> PROBLEM TO SOLVE:
Pull every line containing "class" from the entries.

------------------------------

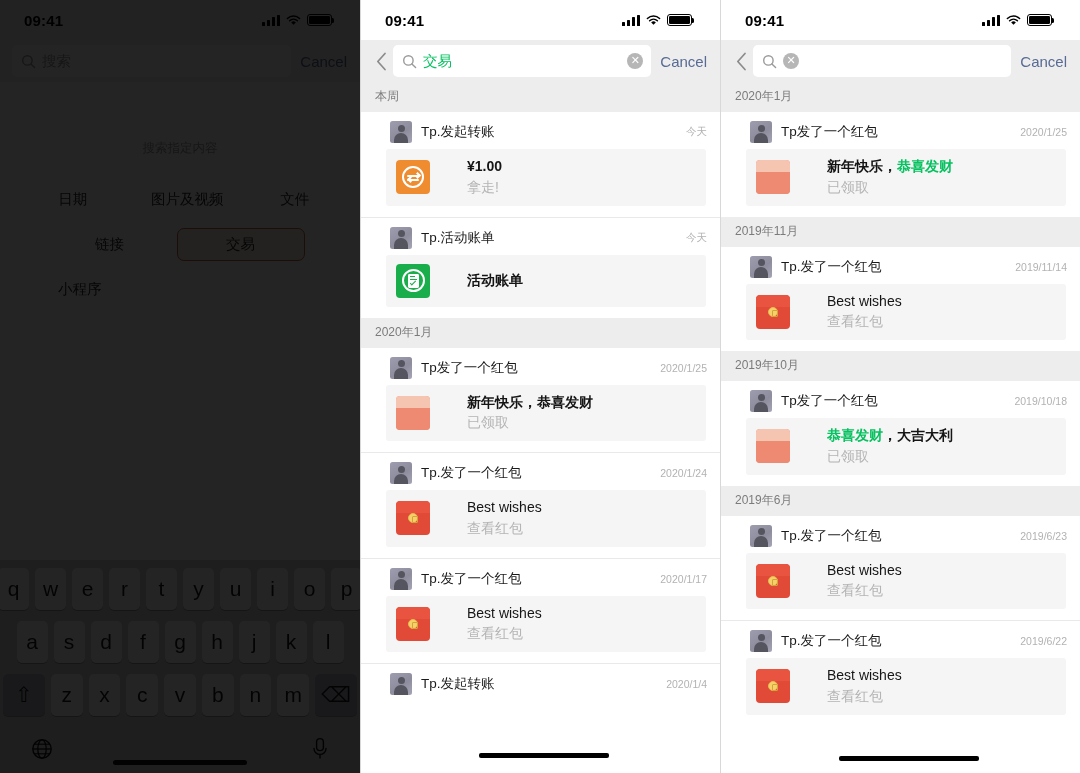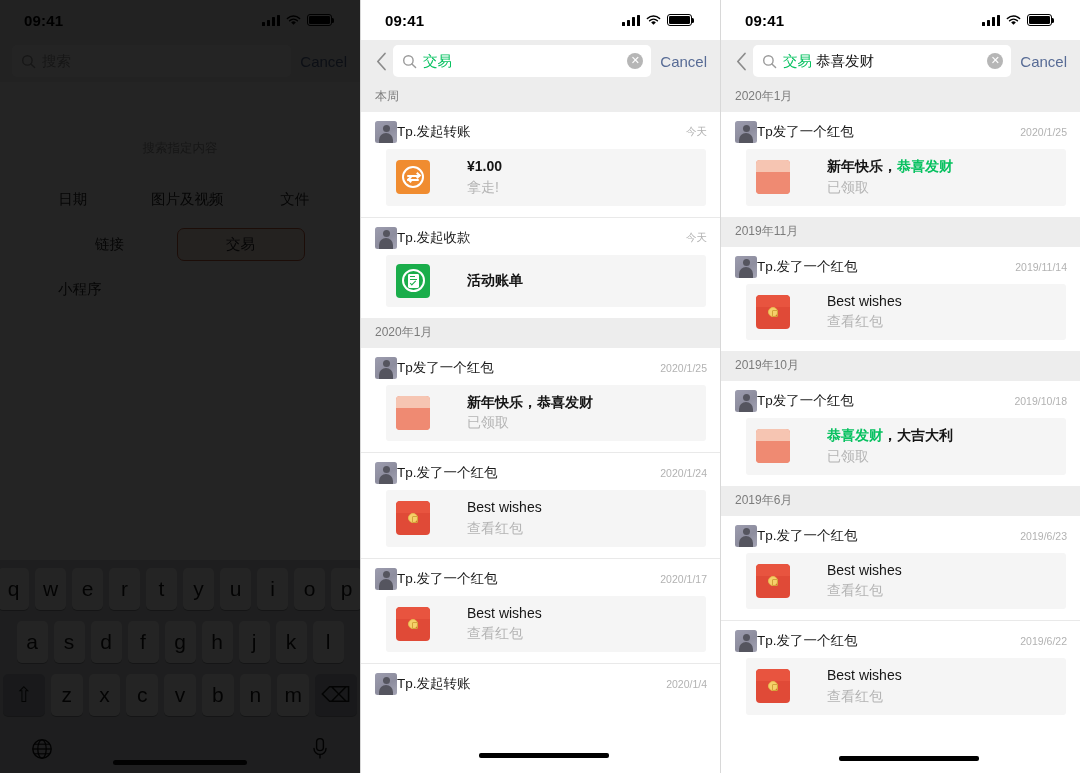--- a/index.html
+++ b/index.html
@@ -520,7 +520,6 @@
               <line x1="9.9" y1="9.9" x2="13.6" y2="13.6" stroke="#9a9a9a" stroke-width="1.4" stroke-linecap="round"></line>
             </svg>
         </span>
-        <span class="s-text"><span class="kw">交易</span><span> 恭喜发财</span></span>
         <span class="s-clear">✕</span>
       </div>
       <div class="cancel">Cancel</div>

------------------------------

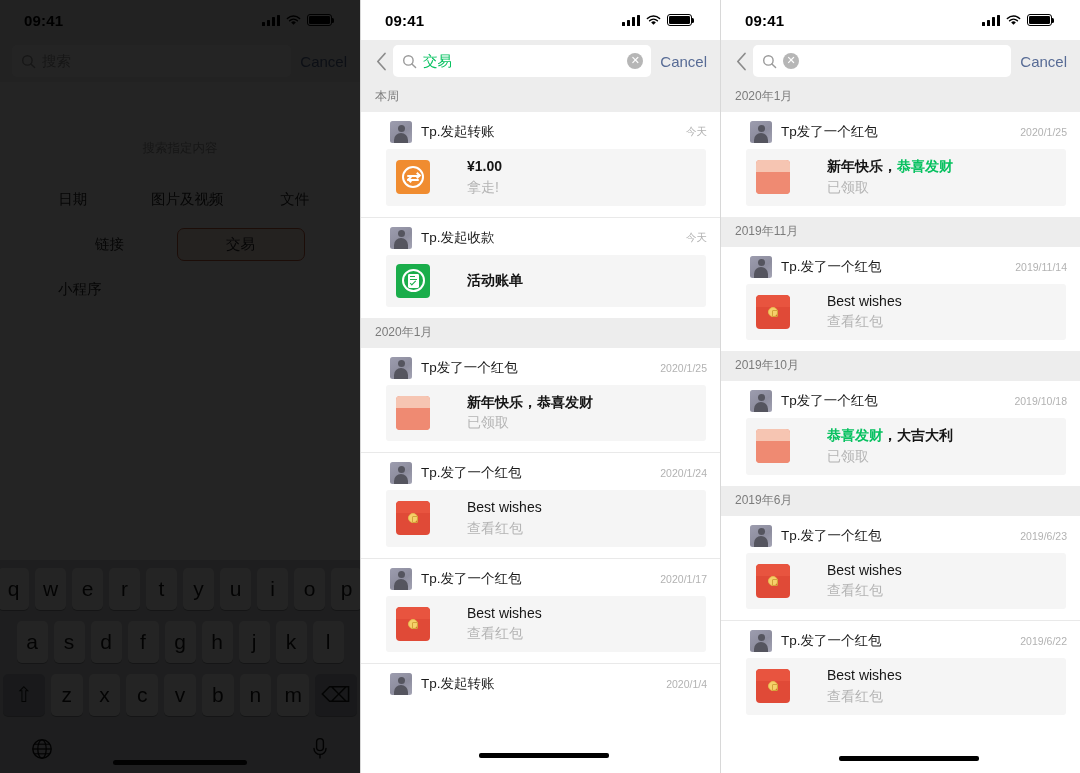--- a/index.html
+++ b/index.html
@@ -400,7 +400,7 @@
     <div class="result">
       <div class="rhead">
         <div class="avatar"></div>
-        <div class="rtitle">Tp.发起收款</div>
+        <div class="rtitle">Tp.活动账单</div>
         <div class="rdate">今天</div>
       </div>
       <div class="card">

------------------------------

> ANSWER TO THIS PROBLEM:
-        <span class="s-text"><span class="kw">交易</span><span> 恭喜发财</span></span>
         <span class="s-clear">✕</span>
       <div class="cancel">Cancel</div>
     <div class="result">
       <div class="rhead">
         <div class="avatar"></div>
-        <div class="rtitle">Tp.发起收款</div>
+        <div class="rtitle">Tp.活动账单</div>
         <div class="rdate">今天</div>
       <div class="card">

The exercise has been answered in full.